52. Mixed epithelial and stromal tumour of kidney with prominent growth into pelvicaliceal system mimicking urothelial carcinoma

Abstract

Mixed epithelial and stromal tumour (MEST) of the kidney is rare neoplasm with low malignant potential, most commonly found in middle-aged women who had long-term history of oestrogen replacement. With complete surgical excision of the tumour the outcome is usually favourable. Nonetheless a few cases of malignant transformation of the stromal component have been described in recent literature. The unusual case of MEST was encountered in our department with prominent vegetation into pelvicalyceal system suggestive papillary urothelial neoplasm, which was the preoperative diagnosis. However microscopic examination showed typical for MEST biphasic tumour with marked growth under reactive urothelium.
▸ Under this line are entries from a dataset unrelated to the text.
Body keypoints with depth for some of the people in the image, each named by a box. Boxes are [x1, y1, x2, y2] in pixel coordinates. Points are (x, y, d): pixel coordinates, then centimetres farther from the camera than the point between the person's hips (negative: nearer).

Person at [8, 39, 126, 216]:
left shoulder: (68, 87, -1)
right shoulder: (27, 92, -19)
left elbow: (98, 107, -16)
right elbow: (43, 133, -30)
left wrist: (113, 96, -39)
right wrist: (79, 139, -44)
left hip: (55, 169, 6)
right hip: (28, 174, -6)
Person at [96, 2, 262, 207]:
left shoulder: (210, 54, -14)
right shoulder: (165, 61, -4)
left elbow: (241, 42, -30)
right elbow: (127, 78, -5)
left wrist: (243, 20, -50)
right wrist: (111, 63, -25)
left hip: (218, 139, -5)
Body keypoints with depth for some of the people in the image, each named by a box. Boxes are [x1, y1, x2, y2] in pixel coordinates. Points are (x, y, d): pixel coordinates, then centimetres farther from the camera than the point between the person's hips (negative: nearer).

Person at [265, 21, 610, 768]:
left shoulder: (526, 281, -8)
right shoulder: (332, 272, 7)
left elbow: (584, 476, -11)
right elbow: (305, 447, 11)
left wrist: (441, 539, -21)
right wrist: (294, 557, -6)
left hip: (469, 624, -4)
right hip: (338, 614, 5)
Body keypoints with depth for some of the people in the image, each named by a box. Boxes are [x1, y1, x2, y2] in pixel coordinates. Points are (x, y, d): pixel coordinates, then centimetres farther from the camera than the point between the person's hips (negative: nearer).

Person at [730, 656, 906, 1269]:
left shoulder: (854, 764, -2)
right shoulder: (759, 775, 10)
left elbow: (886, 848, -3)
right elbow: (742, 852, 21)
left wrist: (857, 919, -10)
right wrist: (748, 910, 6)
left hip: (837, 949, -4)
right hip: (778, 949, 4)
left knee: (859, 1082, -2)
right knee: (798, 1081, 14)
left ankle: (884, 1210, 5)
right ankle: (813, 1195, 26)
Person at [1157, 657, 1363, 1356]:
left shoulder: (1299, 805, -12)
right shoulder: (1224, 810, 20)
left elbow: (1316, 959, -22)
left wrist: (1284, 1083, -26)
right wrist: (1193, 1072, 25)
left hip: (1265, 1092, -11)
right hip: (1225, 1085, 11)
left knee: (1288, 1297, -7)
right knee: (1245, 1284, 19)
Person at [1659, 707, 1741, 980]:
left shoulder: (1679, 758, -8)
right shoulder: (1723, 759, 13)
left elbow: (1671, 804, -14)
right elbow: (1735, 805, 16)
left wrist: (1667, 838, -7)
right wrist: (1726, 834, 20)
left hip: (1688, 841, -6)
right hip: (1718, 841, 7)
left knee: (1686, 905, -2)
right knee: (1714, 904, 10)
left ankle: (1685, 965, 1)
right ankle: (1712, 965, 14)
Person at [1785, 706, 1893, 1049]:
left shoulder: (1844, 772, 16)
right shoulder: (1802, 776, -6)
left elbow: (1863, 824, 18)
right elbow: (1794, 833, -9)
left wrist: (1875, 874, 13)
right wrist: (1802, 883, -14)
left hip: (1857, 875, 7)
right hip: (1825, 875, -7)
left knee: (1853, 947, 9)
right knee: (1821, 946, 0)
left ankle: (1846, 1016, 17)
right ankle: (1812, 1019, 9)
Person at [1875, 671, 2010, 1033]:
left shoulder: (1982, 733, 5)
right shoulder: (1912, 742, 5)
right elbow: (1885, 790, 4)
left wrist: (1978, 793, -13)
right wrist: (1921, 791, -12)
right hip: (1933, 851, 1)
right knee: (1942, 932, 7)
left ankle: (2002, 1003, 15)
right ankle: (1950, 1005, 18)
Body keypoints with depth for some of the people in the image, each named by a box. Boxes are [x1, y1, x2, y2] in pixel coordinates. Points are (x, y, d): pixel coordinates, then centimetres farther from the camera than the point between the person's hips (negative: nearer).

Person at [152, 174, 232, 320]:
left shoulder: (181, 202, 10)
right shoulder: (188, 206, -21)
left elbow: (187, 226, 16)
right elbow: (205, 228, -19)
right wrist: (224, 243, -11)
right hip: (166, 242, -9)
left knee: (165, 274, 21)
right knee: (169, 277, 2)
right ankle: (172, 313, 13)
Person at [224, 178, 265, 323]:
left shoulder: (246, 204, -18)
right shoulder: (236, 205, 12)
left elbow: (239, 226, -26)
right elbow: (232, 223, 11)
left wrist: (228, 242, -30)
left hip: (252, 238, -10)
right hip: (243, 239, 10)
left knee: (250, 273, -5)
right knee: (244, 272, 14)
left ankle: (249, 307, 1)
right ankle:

Immunostains of the renal neoplasm showed positive staining of epithelial cells with CK7, AE1/AE3, PAX8, weak staining with CD10 and S100, Ki67 low labelling. It also revealed strong staining of Stromal cells with CD10, ER, PR and Smooth Muscle Actin with negative staining for MelanA, HBM 45, S100 and Ki67 low labelling. Histogenesis of mixed epithelial and stromal tumour of kidney remains questionable. It is believed that both components of tumour are neoplastic with possibly common cell of origin. As mentioned above, surgical excision is curable in most of the cases, however malignant transformation is possible and the definition of malignancy is problematic in this entity.